◆ Page text
((
Having grown weary of reconstructions of dead languages that keep getting stuck in the gutter, I decided, for a change, to create an a posteriori language; albeit one influenced by natlangs past and present, both in inspiration and in contact (more on that in a while). Meet Berish, one of the so-called 'paleo-European' languages, i.e. those languages spoken in Europe before the arrival and drastic explosion of proto-Indo-European and her successors. Berish is spoken somewhere in Eastern Europe "where mist, ravens, and birch trees abound" (which could be anywhere in the region :/), in contact with OTL natlangs, viz. Slavic and Romanian at present; and Dacian, Scythian, and Turkish in the past.

The endonym nurein /nuren/ is inspired from Nuragic; one of the names by which Paleo-Sardinian, a fellow Paleo-European language, is known. The word in Proto-Bersh would have had assumed the form *nurakin, whence the evolution *nuragin > *nurajin > *nurajn > nurein. The origin of the exonym, on the other hand, remains shrouded in mystery. It is, of course, known that the exonym spread to the rest of the world from one of the Slavic languages (cf. Polish bierski); however further etymology remains speculative at best. Some have connected the form to the ethnonym of the Burs, a Dacian tribe, while others maintain that the form is in some way related to the Bersh word baro, meaning 'man'. None of the etymologies proposed seem to be phonologically satisfactory.
))
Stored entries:
((
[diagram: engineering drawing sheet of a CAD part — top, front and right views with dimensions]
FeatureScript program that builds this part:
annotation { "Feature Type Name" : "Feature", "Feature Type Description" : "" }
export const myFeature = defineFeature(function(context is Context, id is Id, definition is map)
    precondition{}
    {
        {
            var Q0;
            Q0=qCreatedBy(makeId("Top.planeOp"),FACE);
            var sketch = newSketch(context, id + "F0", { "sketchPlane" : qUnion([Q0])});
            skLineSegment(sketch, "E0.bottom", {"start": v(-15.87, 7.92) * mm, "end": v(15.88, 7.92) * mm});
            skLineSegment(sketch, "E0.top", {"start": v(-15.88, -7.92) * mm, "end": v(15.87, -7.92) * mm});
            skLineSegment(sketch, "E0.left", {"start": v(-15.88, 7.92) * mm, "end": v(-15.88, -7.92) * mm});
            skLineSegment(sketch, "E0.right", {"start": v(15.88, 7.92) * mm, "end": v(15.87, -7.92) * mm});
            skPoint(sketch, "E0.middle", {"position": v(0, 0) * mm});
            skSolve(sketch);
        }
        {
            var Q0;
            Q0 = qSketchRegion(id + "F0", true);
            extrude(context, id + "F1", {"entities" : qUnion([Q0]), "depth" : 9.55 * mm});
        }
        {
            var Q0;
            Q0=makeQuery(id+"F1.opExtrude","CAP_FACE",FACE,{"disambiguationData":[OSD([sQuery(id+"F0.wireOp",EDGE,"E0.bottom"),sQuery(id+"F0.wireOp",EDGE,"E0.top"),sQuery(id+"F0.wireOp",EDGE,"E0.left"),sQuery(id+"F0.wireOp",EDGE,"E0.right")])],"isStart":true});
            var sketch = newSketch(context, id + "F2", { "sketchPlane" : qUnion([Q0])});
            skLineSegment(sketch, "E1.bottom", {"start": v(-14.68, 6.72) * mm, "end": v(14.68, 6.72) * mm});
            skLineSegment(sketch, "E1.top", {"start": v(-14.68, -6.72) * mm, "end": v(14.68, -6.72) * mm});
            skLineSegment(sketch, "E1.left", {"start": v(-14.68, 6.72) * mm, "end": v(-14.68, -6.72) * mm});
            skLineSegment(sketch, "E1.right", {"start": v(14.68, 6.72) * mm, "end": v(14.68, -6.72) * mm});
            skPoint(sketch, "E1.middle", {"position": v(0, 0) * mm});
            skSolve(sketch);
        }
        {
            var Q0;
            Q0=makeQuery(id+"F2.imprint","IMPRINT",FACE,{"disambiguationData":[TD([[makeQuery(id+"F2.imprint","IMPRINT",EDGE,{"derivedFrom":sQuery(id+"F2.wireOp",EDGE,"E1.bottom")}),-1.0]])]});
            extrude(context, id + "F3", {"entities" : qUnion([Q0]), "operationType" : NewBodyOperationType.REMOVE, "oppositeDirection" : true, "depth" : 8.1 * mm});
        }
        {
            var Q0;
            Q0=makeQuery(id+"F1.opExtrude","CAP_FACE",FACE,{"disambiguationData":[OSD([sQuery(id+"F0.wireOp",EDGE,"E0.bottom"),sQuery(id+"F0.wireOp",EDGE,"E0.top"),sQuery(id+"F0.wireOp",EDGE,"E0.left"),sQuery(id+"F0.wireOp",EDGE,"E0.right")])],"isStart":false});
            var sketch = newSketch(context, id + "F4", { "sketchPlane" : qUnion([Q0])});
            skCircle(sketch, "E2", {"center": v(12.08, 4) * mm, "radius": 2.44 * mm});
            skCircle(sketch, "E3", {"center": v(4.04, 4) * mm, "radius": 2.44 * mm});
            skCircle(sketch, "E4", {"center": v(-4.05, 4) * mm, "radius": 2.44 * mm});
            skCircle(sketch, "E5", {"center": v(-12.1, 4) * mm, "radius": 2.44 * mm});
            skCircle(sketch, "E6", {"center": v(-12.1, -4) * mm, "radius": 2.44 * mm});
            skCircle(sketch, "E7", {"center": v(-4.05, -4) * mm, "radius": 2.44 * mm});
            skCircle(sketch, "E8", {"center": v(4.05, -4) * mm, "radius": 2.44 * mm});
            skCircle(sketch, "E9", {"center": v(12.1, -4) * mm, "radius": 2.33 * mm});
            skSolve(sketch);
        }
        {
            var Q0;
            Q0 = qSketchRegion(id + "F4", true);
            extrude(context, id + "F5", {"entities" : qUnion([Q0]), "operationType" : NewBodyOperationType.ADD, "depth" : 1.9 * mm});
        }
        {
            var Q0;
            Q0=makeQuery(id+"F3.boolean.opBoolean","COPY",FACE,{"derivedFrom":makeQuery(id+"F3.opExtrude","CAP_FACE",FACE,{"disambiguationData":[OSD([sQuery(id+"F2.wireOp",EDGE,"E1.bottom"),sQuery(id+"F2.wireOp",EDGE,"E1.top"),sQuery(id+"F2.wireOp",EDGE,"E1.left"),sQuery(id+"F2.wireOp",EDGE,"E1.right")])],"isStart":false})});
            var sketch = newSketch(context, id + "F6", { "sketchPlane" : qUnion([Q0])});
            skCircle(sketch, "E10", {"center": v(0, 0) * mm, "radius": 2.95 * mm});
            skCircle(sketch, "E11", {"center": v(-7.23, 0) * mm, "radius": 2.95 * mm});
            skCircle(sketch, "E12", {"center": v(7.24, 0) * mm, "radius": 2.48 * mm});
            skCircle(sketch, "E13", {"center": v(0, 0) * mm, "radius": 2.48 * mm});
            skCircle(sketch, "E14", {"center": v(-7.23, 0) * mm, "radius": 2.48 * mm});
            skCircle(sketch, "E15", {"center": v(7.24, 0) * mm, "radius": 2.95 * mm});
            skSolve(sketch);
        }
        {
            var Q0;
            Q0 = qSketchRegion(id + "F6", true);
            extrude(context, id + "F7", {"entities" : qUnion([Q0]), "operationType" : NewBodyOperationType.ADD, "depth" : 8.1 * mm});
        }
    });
))
◆ Given request A
Do the following statements agree with the passage on Berish? (i) The endonym nurein is inspired by Nuragic. (ii) The exonym spread to the rest of the world from Romanian. (iii) The proposed etymologies of the exonym are phonologically satisfactory. Answer each with yes or no and quote the words of the passage that decide it.
◆ Given request B
Please rename "Berish" to "Beresh" in the passage on Berish from "Having grown weary" to "in the past.", and give that stretch again with the change.

◆ Task solution A
(i) Yes: "The endonym nurein /nuren/ is inspired from Nuragic"
(ii) No: "the exonym spread to the rest of the world from one of the Slavic languages"
(iii) No: "None of the etymologies proposed seem to be phonologically satisfactory."

◆ Task solution B
Having grown weary of reconstructions of dead languages that keep getting stuck in the gutter, I decided, for a change, to create an a posteriori language; albeit one influenced by natlangs past and present, both in inspiration and in contact (more on that in a while). Meet Beresh, one of the so-called 'paleo-European' languages, i.e. those languages spoken in Europe before the arrival and drastic explosion of proto-Indo-European and her successors. Beresh is spoken somewhere in Eastern Europe "where mist, ravens, and birch trees abound" (which could be anywhere in the region :/), in contact with OTL natlangs, viz. Slavic and Romanian at present; and Dacian, Scythian, and Turkish in the past.